- PROBLEM
Output what the records say, word for word, with no images.

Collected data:
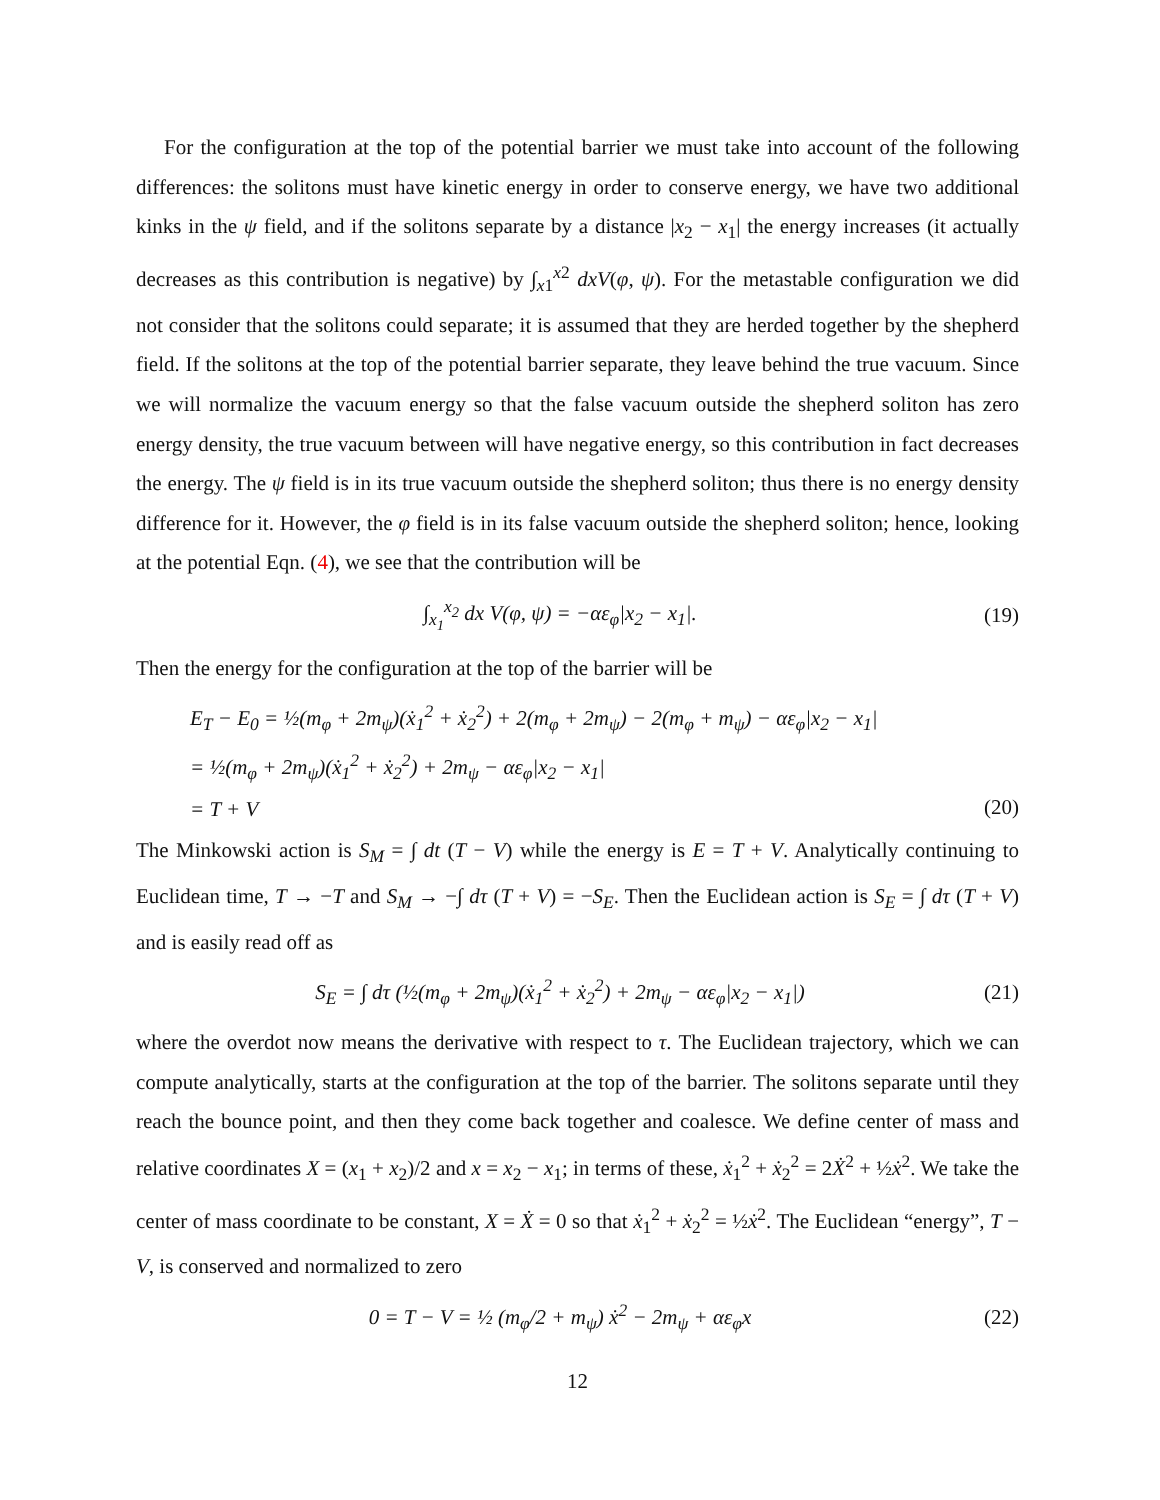For the configuration at the top of the potential barrier we must take into account of the following differences: the solitons must have kinetic energy in order to conserve energy, we have two additional kinks in the ψ field, and if the solitons separate by a distance |x<sub>2</sub> − x<sub>1</sub>| the energy increases (it actually decreases as this contribution is negative) by ∫<sub>x1</sub><sup>x2</sup> dxV(φ, ψ). For the metastable configuration we did not consider that the solitons could separate; it is assumed that they are herded together by the shepherd field. If the solitons at the top of the potential barrier separate, they leave behind the true vacuum. Since we will normalize the vacuum energy so that the false vacuum outside the shepherd soliton has zero energy density, the true vacuum between will have negative energy, so this contribution in fact decreases the energy. The ψ field is in its true vacuum outside the shepherd soliton; thus there is no energy density difference for it. However, the φ field is in its false vacuum outside the shepherd soliton; hence, looking at the potential Eqn. (4), we see that the contribution will be
∫<sub>x<sub>1</sub></sub><sup>x<sub>2</sub></sup> dx V(φ, ψ) = −αε<sub>φ</sub>|x<sub>2</sub> − x<sub>1</sub>|. (19)
Then the energy for the configuration at the top of the barrier will be
E<sub>T</sub> − E<sub>0</sub> = ½(m<sub>φ</sub> + 2m<sub>ψ</sub>)(ẋ<sub>1</sub><sup>2</sup> + ẋ<sub>2</sub><sup>2</sup>) + 2(m<sub>φ</sub> + 2m<sub>ψ</sub>) − 2(m<sub>φ</sub> + m<sub>ψ</sub>) − αε<sub>φ</sub>|x<sub>2</sub> − x<sub>1</sub>|
= ½(m<sub>φ</sub> + 2m<sub>ψ</sub>)(ẋ<sub>1</sub><sup>2</sup> + ẋ<sub>2</sub><sup>2</sup>) + 2m<sub>ψ</sub> − αε<sub>φ</sub>|x<sub>2</sub> − x<sub>1</sub>|
= T + V
(20)
The Minkowski action is S<sub>M</sub> = ∫ dt (T − V) while the energy is E = T + V. Analytically continuing to Euclidean time, T → −T and S<sub>M</sub> → −∫ dτ (T + V) = −S<sub>E</sub>. Then the Euclidean action is S<sub>E</sub> = ∫ dτ (T + V) and is easily read off as
S<sub>E</sub> = ∫ dτ (½(m<sub>φ</sub> + 2m<sub>ψ</sub>)(ẋ<sub>1</sub><sup>2</sup> + ẋ<sub>2</sub><sup>2</sup>) + 2m<sub>ψ</sub> − αε<sub>φ</sub>|x<sub>2</sub> − x<sub>1</sub>|) (21)
where the overdot now means the derivative with respect to τ. The Euclidean trajectory, which we can compute analytically, starts at the configuration at the top of the barrier. The solitons separate until they reach the bounce point, and then they come back together and coalesce. We define center of mass and relative coordinates X = (x<sub>1</sub> + x<sub>2</sub>)/2 and x = x<sub>2</sub> − x<sub>1</sub>; in terms of these, ẋ<sub>1</sub><sup>2</sup> + ẋ<sub>2</sub><sup>2</sup> = 2Ẋ<sup>2</sup> + ½ẋ<sup>2</sup>. We take the center of mass coordinate to be constant, X = Ẋ = 0 so that ẋ<sub>1</sub><sup>2</sup> + ẋ<sub>2</sub><sup>2</sup> = ½ẋ<sup>2</sup>. The Euclidean “energy”, T − V, is conserved and normalized to zero
0 = T − V = ½ (m<sub>φ</sub>/2 + m<sub>ψ</sub>) ẋ<sup>2</sup> − 2m<sub>ψ</sub> + αε<sub>φ</sub>x (22)
12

- EXERCISE ANSWER
For the configuration at the top of the potential barrier we must take into account of the following differences: the solitons must have kinetic energy in order to conserve energy, we have two additional kinks in the ψ field, and if the solitons separate by a distance |x<sub>2</sub> − x<sub>1</sub>| the energy increases (it actually decreases as this contribution is negative) by ∫<sub>x1</sub><sup>x2</sup> dxV(φ, ψ). For the metastable configuration we did not consider that the solitons could separate; it is assumed that they are herded together by the shepherd field. If the solitons at the top of the potential barrier separate, they leave behind the true vacuum. Since we will normalize the vacuum energy so that the false vacuum outside the shepherd soliton has zero energy density, the true vacuum between will have negative energy, so this contribution in fact decreases the energy. The ψ field is in its true vacuum outside the shepherd soliton; thus there is no energy density difference for it. However, the φ field is in its false vacuum outside the shepherd soliton; hence, looking at the potential Eqn. (4), we see that the contribution will be
∫<sub>x<sub>1</sub></sub><sup>x<sub>2</sub></sup> dx V(φ, ψ) = −αε<sub>φ</sub>|x<sub>2</sub> − x<sub>1</sub>|. (19)
Then the energy for the configuration at the top of the barrier will be
E<sub>T</sub> − E<sub>0</sub> = ½(m<sub>φ</sub> + 2m<sub>ψ</sub>)(ẋ<sub>1</sub><sup>2</sup> + ẋ<sub>2</sub><sup>2</sup>) + 2(m<sub>φ</sub> + 2m<sub>ψ</sub>) − 2(m<sub>φ</sub> + m<sub>ψ</sub>) − αε<sub>φ</sub>|x<sub>2</sub> − x<sub>1</sub>|
= ½(m<sub>φ</sub> + 2m<sub>ψ</sub>)(ẋ<sub>1</sub><sup>2</sup> + ẋ<sub>2</sub><sup>2</sup>) + 2m<sub>ψ</sub> − αε<sub>φ</sub>|x<sub>2</sub> − x<sub>1</sub>|
= T + V
(20)
The Minkowski action is S<sub>M</sub> = ∫ dt (T − V) while the energy is E = T + V. Analytically continuing to Euclidean time, T → −T and S<sub>M</sub> → −∫ dτ (T + V) = −S<sub>E</sub>. Then the Euclidean action is S<sub>E</sub> = ∫ dτ (T + V) and is easily read off as
S<sub>E</sub> = ∫ dτ (½(m<sub>φ</sub> + 2m<sub>ψ</sub>)(ẋ<sub>1</sub><sup>2</sup> + ẋ<sub>2</sub><sup>2</sup>) + 2m<sub>ψ</sub> − αε<sub>φ</sub>|x<sub>2</sub> − x<sub>1</sub>|) (21)
where the overdot now means the derivative with respect to τ. The Euclidean trajectory, which we can compute analytically, starts at the configuration at the top of the barrier. The solitons separate until they reach the bounce point, and then they come back together and coalesce. We define center of mass and relative coordinates X = (x<sub>1</sub> + x<sub>2</sub>)/2 and x = x<sub>2</sub> − x<sub>1</sub>; in terms of these, ẋ<sub>1</sub><sup>2</sup> + ẋ<sub>2</sub><sup>2</sup> = 2Ẋ<sup>2</sup> + ½ẋ<sup>2</sup>. We take the center of mass coordinate to be constant, X = Ẋ = 0 so that ẋ<sub>1</sub><sup>2</sup> + ẋ<sub>2</sub><sup>2</sup> = ½ẋ<sup>2</sup>. The Euclidean “energy”, T − V, is conserved and normalized to zero
0 = T − V = ½ (m<sub>φ</sub>/2 + m<sub>ψ</sub>) ẋ<sup>2</sup> − 2m<sub>ψ</sub> + αε<sub>φ</sub>x (22)
12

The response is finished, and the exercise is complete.